• _ACTIVITY_
Set down the lines of the data exactly, starting at the first and stopping after the line containing "is no significant".

Stored items
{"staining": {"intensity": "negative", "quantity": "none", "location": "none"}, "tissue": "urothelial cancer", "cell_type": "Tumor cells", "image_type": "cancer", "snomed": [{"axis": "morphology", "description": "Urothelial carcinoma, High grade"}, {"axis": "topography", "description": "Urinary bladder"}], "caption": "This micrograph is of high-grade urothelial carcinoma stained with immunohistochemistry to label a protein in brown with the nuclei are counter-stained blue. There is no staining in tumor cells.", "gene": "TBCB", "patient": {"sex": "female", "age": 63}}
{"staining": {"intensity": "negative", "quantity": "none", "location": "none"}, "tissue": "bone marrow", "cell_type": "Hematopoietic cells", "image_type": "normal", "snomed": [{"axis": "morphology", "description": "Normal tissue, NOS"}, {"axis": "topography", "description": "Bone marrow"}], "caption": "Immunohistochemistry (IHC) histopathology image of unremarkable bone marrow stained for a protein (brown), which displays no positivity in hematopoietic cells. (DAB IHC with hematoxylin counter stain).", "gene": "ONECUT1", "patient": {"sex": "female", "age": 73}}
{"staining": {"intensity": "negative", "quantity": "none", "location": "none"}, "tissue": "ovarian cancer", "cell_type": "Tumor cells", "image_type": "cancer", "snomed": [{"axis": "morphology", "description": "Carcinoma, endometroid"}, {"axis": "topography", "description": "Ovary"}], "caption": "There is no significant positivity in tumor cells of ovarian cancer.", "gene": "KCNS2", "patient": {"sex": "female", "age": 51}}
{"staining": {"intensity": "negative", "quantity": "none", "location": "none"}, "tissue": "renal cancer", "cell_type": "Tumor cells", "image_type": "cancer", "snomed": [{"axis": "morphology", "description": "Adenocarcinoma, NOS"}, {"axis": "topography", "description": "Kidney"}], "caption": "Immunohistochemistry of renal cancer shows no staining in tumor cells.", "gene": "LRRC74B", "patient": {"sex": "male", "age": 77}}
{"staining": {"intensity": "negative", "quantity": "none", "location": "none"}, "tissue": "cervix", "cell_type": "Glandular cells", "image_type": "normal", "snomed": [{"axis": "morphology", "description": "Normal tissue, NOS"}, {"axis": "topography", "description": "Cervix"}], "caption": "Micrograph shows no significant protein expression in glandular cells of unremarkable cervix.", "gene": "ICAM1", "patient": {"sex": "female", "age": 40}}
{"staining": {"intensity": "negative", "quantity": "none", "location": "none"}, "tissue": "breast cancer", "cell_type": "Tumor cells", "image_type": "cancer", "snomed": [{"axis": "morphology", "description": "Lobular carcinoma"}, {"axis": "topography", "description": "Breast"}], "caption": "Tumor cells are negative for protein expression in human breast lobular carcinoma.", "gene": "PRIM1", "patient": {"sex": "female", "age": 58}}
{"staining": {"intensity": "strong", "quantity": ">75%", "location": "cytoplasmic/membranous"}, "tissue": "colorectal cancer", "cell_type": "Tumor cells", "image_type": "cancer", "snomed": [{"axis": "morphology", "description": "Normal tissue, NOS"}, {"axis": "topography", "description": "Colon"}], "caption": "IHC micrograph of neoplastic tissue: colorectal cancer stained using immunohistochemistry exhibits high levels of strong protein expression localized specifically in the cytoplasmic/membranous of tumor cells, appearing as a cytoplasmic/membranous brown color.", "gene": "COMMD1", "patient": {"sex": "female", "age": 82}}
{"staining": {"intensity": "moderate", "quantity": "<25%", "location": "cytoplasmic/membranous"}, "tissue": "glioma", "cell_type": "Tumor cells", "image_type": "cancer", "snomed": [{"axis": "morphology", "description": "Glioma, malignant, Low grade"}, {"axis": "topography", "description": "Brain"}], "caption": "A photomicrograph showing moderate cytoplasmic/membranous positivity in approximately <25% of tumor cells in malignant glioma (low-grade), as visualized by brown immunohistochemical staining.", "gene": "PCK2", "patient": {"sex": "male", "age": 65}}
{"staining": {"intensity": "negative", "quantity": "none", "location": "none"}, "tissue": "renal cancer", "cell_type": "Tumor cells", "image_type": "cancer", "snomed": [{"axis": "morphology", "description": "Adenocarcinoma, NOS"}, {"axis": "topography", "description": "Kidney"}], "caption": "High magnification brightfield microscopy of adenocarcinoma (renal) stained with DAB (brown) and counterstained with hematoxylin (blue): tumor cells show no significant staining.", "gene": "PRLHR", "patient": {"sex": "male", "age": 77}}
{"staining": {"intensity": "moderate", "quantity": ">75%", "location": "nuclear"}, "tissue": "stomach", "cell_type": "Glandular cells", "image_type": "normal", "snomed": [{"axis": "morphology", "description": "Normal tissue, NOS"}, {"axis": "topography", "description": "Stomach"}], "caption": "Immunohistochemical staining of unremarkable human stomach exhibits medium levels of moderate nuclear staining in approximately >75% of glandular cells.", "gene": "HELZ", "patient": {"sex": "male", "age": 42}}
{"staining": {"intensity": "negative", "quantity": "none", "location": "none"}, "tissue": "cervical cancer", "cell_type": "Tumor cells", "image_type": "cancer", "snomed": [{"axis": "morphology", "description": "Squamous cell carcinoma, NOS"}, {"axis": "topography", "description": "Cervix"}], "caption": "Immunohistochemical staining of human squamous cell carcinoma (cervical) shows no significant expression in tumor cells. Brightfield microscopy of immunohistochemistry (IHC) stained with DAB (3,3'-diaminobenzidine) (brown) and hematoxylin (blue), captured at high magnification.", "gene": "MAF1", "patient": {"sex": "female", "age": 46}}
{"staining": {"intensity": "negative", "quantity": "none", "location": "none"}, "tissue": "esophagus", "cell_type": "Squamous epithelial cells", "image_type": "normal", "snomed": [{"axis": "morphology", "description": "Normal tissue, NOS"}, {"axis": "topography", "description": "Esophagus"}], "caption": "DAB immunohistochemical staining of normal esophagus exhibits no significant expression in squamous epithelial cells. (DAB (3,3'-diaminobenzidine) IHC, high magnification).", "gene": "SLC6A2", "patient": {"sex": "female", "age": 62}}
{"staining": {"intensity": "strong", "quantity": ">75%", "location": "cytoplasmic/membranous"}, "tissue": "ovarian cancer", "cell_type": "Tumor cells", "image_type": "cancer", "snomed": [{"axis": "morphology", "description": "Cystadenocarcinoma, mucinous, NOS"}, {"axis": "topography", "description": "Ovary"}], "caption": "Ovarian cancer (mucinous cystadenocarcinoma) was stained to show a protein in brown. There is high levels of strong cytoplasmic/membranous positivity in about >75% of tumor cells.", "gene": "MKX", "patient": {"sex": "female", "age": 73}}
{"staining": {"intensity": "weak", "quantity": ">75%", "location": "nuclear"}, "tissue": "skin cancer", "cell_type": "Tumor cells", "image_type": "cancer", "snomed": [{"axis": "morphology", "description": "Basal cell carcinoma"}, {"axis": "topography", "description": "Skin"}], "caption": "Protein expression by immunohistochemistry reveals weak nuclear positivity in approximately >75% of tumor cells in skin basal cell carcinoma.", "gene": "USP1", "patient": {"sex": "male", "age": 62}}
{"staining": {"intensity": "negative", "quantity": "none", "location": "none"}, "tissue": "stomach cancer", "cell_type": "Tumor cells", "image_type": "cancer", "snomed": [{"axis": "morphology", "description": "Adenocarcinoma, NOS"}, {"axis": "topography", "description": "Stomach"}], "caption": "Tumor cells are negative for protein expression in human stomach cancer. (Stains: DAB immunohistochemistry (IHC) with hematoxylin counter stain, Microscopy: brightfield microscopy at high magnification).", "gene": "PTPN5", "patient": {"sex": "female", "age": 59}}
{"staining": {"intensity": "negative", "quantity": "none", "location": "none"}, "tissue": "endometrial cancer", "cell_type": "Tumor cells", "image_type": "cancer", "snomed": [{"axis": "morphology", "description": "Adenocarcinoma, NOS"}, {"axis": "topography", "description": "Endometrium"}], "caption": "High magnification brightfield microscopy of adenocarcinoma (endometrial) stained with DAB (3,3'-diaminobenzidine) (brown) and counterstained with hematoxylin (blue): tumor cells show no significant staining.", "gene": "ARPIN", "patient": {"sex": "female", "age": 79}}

• _ANSWER BOX_
{"staining": {"intensity": "negative", "quantity": "none", "location": "none"}, "tissue": "urothelial cancer", "cell_type": "Tumor cells", "image_type": "cancer", "snomed": [{"axis": "morphology", "description": "Urothelial carcinoma, High grade"}, {"axis": "topography", "description": "Urinary bladder"}], "caption": "This micrograph is of high-grade urothelial carcinoma stained with immunohistochemistry to label a protein in brown with the nuclei are counter-stained blue. There is no staining in tumor cells.", "gene": "TBCB", "patient": {"sex": "female", "age": 63}}
{"staining": {"intensity": "negative", "quantity": "none", "location": "none"}, "tissue": "bone marrow", "cell_type": "Hematopoietic cells", "image_type": "normal", "snomed": [{"axis": "morphology", "description": "Normal tissue, NOS"}, {"axis": "topography", "description": "Bone marrow"}], "caption": "Immunohistochemistry (IHC) histopathology image of unremarkable bone marrow stained for a protein (brown), which displays no positivity in hematopoietic cells. (DAB IHC with hematoxylin counter stain).", "gene": "ONECUT1", "patient": {"sex": "female", "age": 73}}
{"staining": {"intensity": "negative", "quantity": "none", "location": "none"}, "tissue": "ovarian cancer", "cell_type": "Tumor cells", "image_type": "cancer", "snomed": [{"axis": "morphology", "description": "Carcinoma, endometroid"}, {"axis": "topography", "description": "Ovary"}], "caption": "There is no significant positivity in tumor cells of ovarian cancer.", "gene": "KCNS2", "patient": {"sex": "female", "age": 51}}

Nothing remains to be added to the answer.